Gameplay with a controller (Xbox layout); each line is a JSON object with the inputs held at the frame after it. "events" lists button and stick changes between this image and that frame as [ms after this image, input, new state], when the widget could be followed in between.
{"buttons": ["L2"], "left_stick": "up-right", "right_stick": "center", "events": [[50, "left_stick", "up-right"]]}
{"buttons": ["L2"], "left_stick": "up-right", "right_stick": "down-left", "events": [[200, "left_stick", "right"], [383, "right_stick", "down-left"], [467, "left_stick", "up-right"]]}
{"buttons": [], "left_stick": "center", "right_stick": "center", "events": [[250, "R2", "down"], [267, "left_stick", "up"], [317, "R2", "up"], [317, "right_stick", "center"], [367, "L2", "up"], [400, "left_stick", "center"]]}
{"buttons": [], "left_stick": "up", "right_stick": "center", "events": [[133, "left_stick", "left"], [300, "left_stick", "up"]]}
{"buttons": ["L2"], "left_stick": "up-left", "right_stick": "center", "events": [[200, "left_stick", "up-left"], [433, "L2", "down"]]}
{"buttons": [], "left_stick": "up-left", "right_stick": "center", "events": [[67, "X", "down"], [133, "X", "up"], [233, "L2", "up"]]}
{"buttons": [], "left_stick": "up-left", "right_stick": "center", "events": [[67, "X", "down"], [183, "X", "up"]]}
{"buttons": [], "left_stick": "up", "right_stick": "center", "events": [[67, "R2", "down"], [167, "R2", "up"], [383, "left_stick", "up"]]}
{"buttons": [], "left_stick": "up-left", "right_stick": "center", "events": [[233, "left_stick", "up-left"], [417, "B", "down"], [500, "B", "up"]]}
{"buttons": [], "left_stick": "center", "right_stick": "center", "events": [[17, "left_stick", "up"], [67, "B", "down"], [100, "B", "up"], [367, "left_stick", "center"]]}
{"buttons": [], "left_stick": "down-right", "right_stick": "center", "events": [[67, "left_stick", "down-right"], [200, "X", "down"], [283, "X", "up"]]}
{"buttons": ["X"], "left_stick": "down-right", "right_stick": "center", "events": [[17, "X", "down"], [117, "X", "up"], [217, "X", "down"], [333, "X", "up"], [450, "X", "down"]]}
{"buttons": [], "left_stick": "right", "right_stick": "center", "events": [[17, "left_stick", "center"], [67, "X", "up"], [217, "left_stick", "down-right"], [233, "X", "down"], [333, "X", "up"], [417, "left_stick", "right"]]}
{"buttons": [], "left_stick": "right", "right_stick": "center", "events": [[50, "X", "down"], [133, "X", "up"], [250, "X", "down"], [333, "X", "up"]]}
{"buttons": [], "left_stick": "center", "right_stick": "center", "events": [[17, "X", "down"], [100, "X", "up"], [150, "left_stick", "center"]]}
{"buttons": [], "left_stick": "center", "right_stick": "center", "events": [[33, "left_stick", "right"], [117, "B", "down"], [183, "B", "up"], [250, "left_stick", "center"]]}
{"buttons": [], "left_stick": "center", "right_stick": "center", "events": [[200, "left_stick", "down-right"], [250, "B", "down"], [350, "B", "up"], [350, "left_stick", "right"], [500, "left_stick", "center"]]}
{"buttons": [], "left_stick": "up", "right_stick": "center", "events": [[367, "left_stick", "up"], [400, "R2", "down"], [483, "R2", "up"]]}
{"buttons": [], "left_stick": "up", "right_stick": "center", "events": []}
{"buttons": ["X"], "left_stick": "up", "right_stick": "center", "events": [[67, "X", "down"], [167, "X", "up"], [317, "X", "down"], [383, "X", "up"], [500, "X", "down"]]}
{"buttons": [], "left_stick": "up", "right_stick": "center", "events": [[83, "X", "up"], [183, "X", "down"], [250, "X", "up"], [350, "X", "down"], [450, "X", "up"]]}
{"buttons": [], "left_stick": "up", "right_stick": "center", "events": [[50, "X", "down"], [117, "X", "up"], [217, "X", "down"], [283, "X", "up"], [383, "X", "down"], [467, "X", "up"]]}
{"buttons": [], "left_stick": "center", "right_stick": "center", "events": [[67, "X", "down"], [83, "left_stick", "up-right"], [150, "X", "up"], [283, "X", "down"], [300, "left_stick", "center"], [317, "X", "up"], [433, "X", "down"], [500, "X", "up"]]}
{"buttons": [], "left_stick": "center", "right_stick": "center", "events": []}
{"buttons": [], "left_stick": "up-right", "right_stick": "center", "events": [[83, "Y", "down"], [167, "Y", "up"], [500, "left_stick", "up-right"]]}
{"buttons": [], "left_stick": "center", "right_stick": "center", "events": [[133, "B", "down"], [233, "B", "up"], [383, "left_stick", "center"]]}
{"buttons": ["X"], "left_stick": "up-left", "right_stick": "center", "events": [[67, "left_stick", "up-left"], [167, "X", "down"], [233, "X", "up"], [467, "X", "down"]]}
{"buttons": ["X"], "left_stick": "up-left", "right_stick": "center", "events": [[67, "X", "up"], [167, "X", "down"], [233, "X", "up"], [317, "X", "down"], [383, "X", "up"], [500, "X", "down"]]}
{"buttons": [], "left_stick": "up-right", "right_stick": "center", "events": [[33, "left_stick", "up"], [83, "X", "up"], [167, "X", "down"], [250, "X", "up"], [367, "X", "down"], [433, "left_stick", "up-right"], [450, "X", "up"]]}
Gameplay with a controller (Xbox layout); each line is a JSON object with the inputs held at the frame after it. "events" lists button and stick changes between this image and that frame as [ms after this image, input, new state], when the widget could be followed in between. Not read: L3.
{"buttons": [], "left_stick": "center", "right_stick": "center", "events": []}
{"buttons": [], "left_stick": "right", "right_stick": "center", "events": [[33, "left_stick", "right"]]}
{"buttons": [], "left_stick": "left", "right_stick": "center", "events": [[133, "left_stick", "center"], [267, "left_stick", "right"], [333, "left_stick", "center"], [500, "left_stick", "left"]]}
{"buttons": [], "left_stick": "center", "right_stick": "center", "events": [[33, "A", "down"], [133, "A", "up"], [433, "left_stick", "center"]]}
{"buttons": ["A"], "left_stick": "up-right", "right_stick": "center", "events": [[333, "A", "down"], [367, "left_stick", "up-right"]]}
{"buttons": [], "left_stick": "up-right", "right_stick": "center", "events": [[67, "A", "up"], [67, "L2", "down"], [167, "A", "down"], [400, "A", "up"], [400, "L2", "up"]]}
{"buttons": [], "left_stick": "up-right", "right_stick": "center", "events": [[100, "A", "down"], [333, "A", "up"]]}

# [What you will do]
Produce the material again exactly as it is shown above.

# [Written solution]
Gameplay with a controller (Xbox layout); each line is a JSON object with the inputs held at the frame after it. "events" lists button and stick changes between this image and that frame as [ms after this image, input, new state], when the widget could be followed in between.
{"buttons": ["L2"], "left_stick": "up-right", "right_stick": "center", "events": [[50, "left_stick", "up-right"]]}
{"buttons": ["L2"], "left_stick": "up-right", "right_stick": "down-left", "events": [[200, "left_stick", "right"], [383, "right_stick", "down-left"], [467, "left_stick", "up-right"]]}
{"buttons": [], "left_stick": "center", "right_stick": "center", "events": [[250, "R2", "down"], [267, "left_stick", "up"], [317, "R2", "up"], [317, "right_stick", "center"], [367, "L2", "up"], [400, "left_stick", "center"]]}
{"buttons": [], "left_stick": "up", "right_stick": "center", "events": [[133, "left_stick", "left"], [300, "left_stick", "up"]]}
{"buttons": ["L2"], "left_stick": "up-left", "right_stick": "center", "events": [[200, "left_stick", "up-left"], [433, "L2", "down"]]}
{"buttons": [], "left_stick": "up-left", "right_stick": "center", "events": [[67, "X", "down"], [133, "X", "up"], [233, "L2", "up"]]}
{"buttons": [], "left_stick": "up-left", "right_stick": "center", "events": [[67, "X", "down"], [183, "X", "up"]]}
{"buttons": [], "left_stick": "up", "right_stick": "center", "events": [[67, "R2", "down"], [167, "R2", "up"], [383, "left_stick", "up"]]}
{"buttons": [], "left_stick": "up-left", "right_stick": "center", "events": [[233, "left_stick", "up-left"], [417, "B", "down"], [500, "B", "up"]]}
{"buttons": [], "left_stick": "center", "right_stick": "center", "events": [[17, "left_stick", "up"], [67, "B", "down"], [100, "B", "up"], [367, "left_stick", "center"]]}
{"buttons": [], "left_stick": "down-right", "right_stick": "center", "events": [[67, "left_stick", "down-right"], [200, "X", "down"], [283, "X", "up"]]}
{"buttons": ["X"], "left_stick": "down-right", "right_stick": "center", "events": [[17, "X", "down"], [117, "X", "up"], [217, "X", "down"], [333, "X", "up"], [450, "X", "down"]]}
{"buttons": [], "left_stick": "right", "right_stick": "center", "events": [[17, "left_stick", "center"], [67, "X", "up"], [217, "left_stick", "down-right"], [233, "X", "down"], [333, "X", "up"], [417, "left_stick", "right"]]}
{"buttons": [], "left_stick": "right", "right_stick": "center", "events": [[50, "X", "down"], [133, "X", "up"], [250, "X", "down"], [333, "X", "up"]]}
{"buttons": [], "left_stick": "center", "right_stick": "center", "events": [[17, "X", "down"], [100, "X", "up"], [150, "left_stick", "center"]]}
{"buttons": [], "left_stick": "center", "right_stick": "center", "events": [[33, "left_stick", "right"], [117, "B", "down"], [183, "B", "up"], [250, "left_stick", "center"]]}
{"buttons": [], "left_stick": "center", "right_stick": "center", "events": [[200, "left_stick", "down-right"], [250, "B", "down"], [350, "B", "up"], [350, "left_stick", "right"], [500, "left_stick", "center"]]}
{"buttons": [], "left_stick": "up", "right_stick": "center", "events": [[367, "left_stick", "up"], [400, "R2", "down"], [483, "R2", "up"]]}
{"buttons": [], "left_stick": "up", "right_stick": "center", "events": []}
{"buttons": ["X"], "left_stick": "up", "right_stick": "center", "events": [[67, "X", "down"], [167, "X", "up"], [317, "X", "down"], [383, "X", "up"], [500, "X", "down"]]}
{"buttons": [], "left_stick": "up", "right_stick": "center", "events": [[83, "X", "up"], [183, "X", "down"], [250, "X", "up"], [350, "X", "down"], [450, "X", "up"]]}
{"buttons": [], "left_stick": "up", "right_stick": "center", "events": [[50, "X", "down"], [117, "X", "up"], [217, "X", "down"], [283, "X", "up"], [383, "X", "down"], [467, "X", "up"]]}
{"buttons": [], "left_stick": "center", "right_stick": "center", "events": [[67, "X", "down"], [83, "left_stick", "up-right"], [150, "X", "up"], [283, "X", "down"], [300, "left_stick", "center"], [317, "X", "up"], [433, "X", "down"], [500, "X", "up"]]}
{"buttons": [], "left_stick": "center", "right_stick": "center", "events": []}
{"buttons": [], "left_stick": "up-right", "right_stick": "center", "events": [[83, "Y", "down"], [167, "Y", "up"], [500, "left_stick", "up-right"]]}
{"buttons": [], "left_stick": "center", "right_stick": "center", "events": [[133, "B", "down"], [233, "B", "up"], [383, "left_stick", "center"]]}
{"buttons": ["X"], "left_stick": "up-left", "right_stick": "center", "events": [[67, "left_stick", "up-left"], [167, "X", "down"], [233, "X", "up"], [467, "X", "down"]]}
{"buttons": ["X"], "left_stick": "up-left", "right_stick": "center", "events": [[67, "X", "up"], [167, "X", "down"], [233, "X", "up"], [317, "X", "down"], [383, "X", "up"], [500, "X", "down"]]}
{"buttons": [], "left_stick": "up-right", "right_stick": "center", "events": [[33, "left_stick", "up"], [83, "X", "up"], [167, "X", "down"], [250, "X", "up"], [367, "X", "down"], [433, "left_stick", "up-right"], [450, "X", "up"]]}
Gameplay with a controller (Xbox layout); each line is a JSON object with the inputs held at the frame after it. "events" lists button and stick changes between this image and that frame as [ms after this image, input, new state], when the widget could be followed in between. Not read: L3.
{"buttons": [], "left_stick": "center", "right_stick": "center", "events": []}
{"buttons": [], "left_stick": "right", "right_stick": "center", "events": [[33, "left_stick", "right"]]}
{"buttons": [], "left_stick": "left", "right_stick": "center", "events": [[133, "left_stick", "center"], [267, "left_stick", "right"], [333, "left_stick", "center"], [500, "left_stick", "left"]]}
{"buttons": [], "left_stick": "center", "right_stick": "center", "events": [[33, "A", "down"], [133, "A", "up"], [433, "left_stick", "center"]]}
{"buttons": ["A"], "left_stick": "up-right", "right_stick": "center", "events": [[333, "A", "down"], [367, "left_stick", "up-right"]]}
{"buttons": [], "left_stick": "up-right", "right_stick": "center", "events": [[67, "A", "up"], [67, "L2", "down"], [167, "A", "down"], [400, "A", "up"], [400, "L2", "up"]]}
{"buttons": [], "left_stick": "up-right", "right_stick": "center", "events": [[100, "A", "down"], [333, "A", "up"]]}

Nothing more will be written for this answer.